Still I think the government has underestimated the resistance to its current policies; trying to help this group, some people just don't want to be helped.

Gloira

Lindsay said...

Gloria, Only 17 percent of the 104,400 people currently on the DPB work, or worked at some time in the past year.

You can work part-time now and get WFF that takes your income over a benefit level. Yet half of those women still not working have children 5 or older.

Of course the people on DPB are a various lot. Some we need not worry greatly about. They are using the DPB as it was intended - a stop gap. And time-limited welfare would serve that purpose.

But leaving it unchanged is just not an option to me. And removing the incentive for young girls to choose it as a long-term lifestyle is crucial.

Anonymous said...

I see what your saying and think you raise some very valid issues. The fact that you are raising these issues in a public forum must be adding to the understanding of harms of 'welfarism.'

I guess though the bottom line for me is that we live in a country that is too altruistic to see people reap the 'benefits' of their own mistakes.

Gloria

Lindsay said...

"I guess though the bottom line for me is that we live in a country that is too altruistic to see people reap the 'benefits' of their own mistakes."

You are right.

And the more we pick up after their mistakes, the more we will have to pick up.....

Anonymous said...

The obvious thing to "do nothing" would be terminate all benefit payments.

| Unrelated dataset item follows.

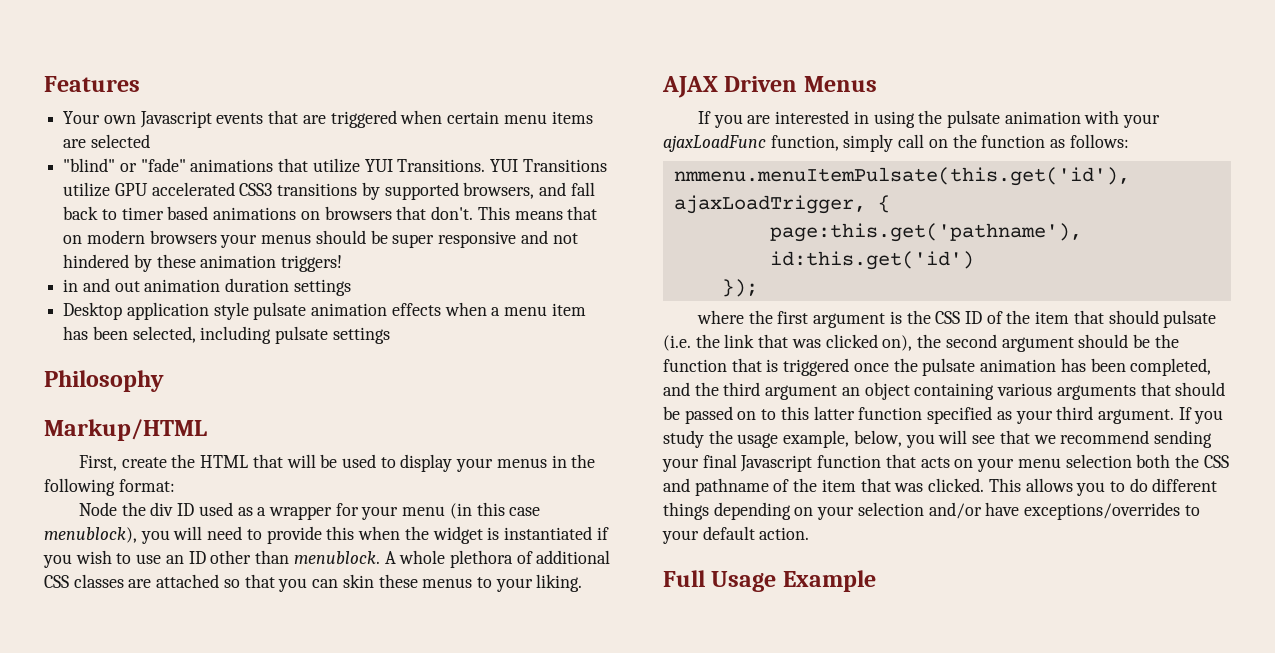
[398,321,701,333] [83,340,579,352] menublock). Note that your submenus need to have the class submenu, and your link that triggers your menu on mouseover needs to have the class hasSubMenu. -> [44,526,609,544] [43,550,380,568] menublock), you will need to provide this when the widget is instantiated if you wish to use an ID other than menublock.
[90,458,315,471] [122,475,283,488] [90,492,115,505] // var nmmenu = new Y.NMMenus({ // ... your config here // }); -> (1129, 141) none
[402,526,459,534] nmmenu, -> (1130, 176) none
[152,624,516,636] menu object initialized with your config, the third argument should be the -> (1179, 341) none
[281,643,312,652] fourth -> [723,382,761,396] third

Within a week, there could be no beneficiary mums having kids, no beneficiaries committing crimes.. no beneficiaries at all

And the best bit is: this doesn't even need a law change. An order in council to set benefit levels to zero is all it takes.


are you willing to standby and watch the mothers who can't afford to keep their kids suffering, or kids living in poverty if their parents don't want to give them up?

Absolutely. I want to change New Zealand, to reward productivity, to stop punishing people who are successful.

The brutal answer is that we already "stand by and watch kids suffering" and we have more "kids living in poverty" than almost every other OCED country. That is the fact. The question is whether stopping benefits will make things better or worse.

Well as lindsay would say - the facts are irrefutable. Stopping benefits cannot make it worse, but will make it better, and will certainly let us reduce say corporate taxes to zero - making things much better for everyone who is productive!